Cushing's disease, the name behind it, hides a series of stories related to brain tumors, which affects many patients suffering from this disease. Unlike Cushing's syndrome, which is caused by exogenous corticosteroids, Cushing's disease is mainly caused by tumors in the pituitary gland, which over-secret adrenocorticotropic hormone (ACTH), ultimately leading to excessive secretion of cortisol in the body. According to statistics, pituitary adenoma is one of the main causes of endogenous Cushing's syndrome, accounting for up to 80%. However, the medical challenges behind this and the impact on patients' lives cannot be underestimated.
The first step in diagnosing Cushing's disease is confirming hypercortisolemia, which often requires a variety of miscellaneous tests to confirm the diagnosis.

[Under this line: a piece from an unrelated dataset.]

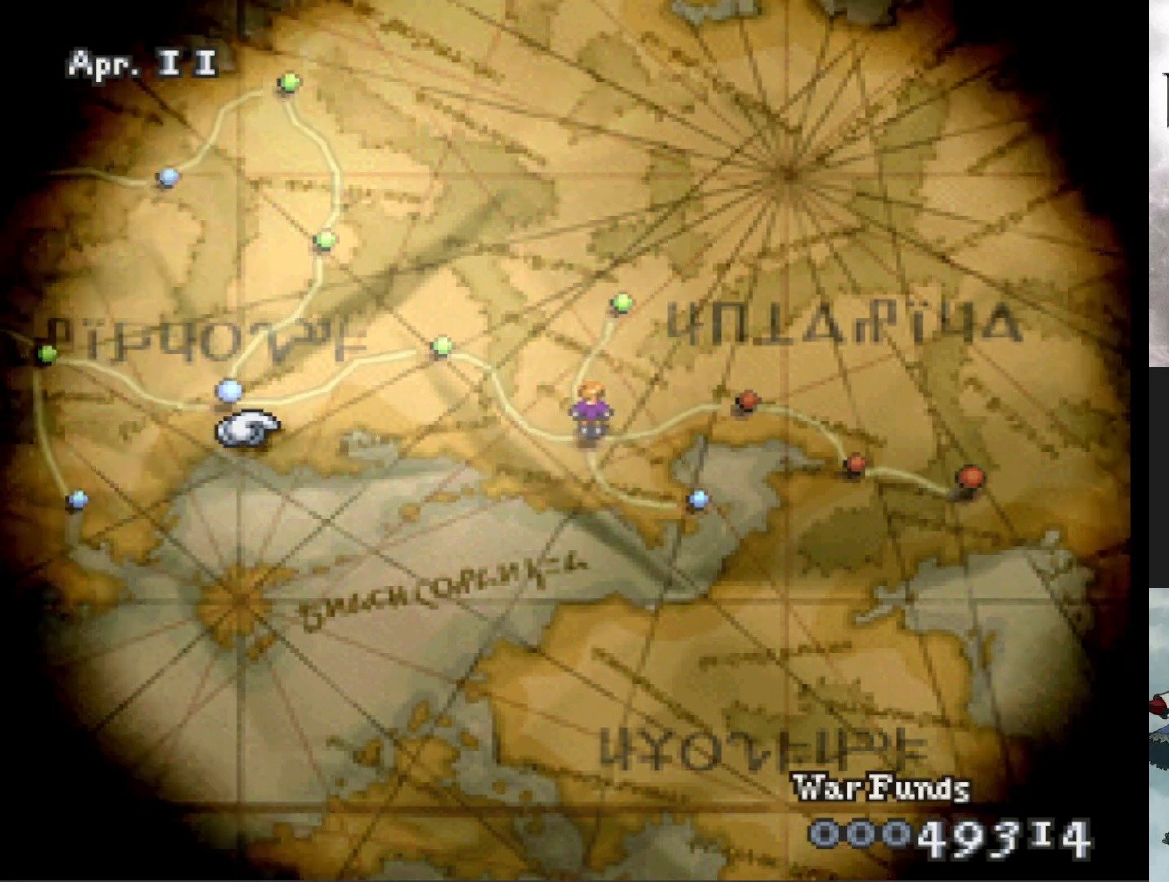
{"buttons": ["DPAD_UP"], "events": [[67, "DPAD_LEFT", "up"], [317, "DPAD_UP", "down"]]}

People with Cushing's disease often present with a variety of signs related to excess cortisol. These symptoms sometimes resemble those of other conditions, making diagnosis difficult. Common symptoms include purple stretch marks, muscle wasting, osteoporosis and kidney stones. In children, the two main symptoms are obesity and stunted growth.

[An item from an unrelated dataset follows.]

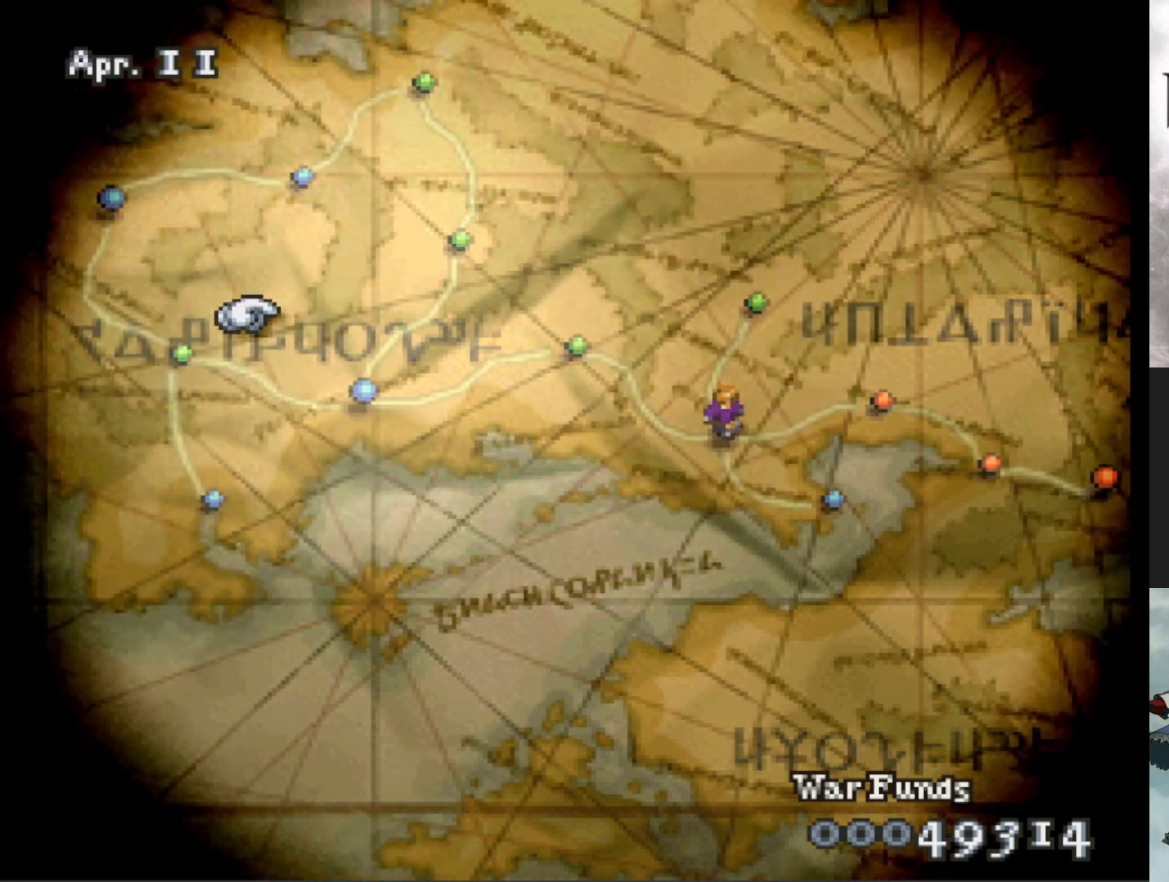
{"buttons": [], "events": [[67, "DPAD_UP", "up"]]}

In diagnosing Cushing's disease, scientists generally first confirm whether the patient has hypercortisolemia. This usually includes saliva, serum cortisol tests, 24-hour urine free cortisol tests, and dexamethasone suppression tests. However, since a single test cannot ensure accuracy, cross-comparison of the results of multiple tests is usually required.
Whether it is an ACTH blood test, a urine free cortisol test, or an evening saliva cortisol test, they are all essential tools in the diagnostic process.
Brain imaging tests, such as CT or MRI, are often helpful in finding ACTH-secreting tumors of the pituitary gland. However, according to research, 40% of Cushing's disease patients cannot rely on MRI to detect tumors, making the diagnostic process even more uncertain. If imaging is inconclusive, more invasive low-dose sampling (BIPSS) may be required to confirm the diagnosis.
Currently, the preferred treatment for Cushing's disease is surgical removal of ACTH-secreting adenomas. This type of surgery mainly has two entry methods: nasal cavity and upper lip. It is necessary to choose the appropriate method according to the size and location of the tumor. For some patients whose tumors cannot be identified during the initial surgery, reexploration may be required during subsequent surgeries.
The surgical success rate can reach 65% to 90% in patients with microadenomas, while it does not exceed 65% in patients with macroadenomas.
According to statistics, the incidence of Cushing's disease is low, with a study in Spain showing that the annual incidence rate is approximately 2.4 cases per million people. The condition is more common in women, with a female to male ratio of 3 to 6:1, and most patients are women between 50 and 60 years old. Without timely treatment, the fatality rate of the disease is as high as 10 to 11%.
Cushing's disease is named after American neurosurgeon Harvey Cushing. As early as 1912, he first described this disease and believed that it was related to pituitary gland dysfunction. Since then, many patient cases have proven his views at that time, and with the development of science and technology, the understanding of Cushing's disease has become increasingly profound.
Despite increasing medical awareness of Cushing's disease, it remains a challenging disease. Not only because its symptoms are similar to other diseases, but also because its diagnosis and treatment require multi-faceted professional knowledge and technology. When we face such a complex health problem, we can’t help but wonder: Are there more unrevealed disease stories hidden in the depths of medicine?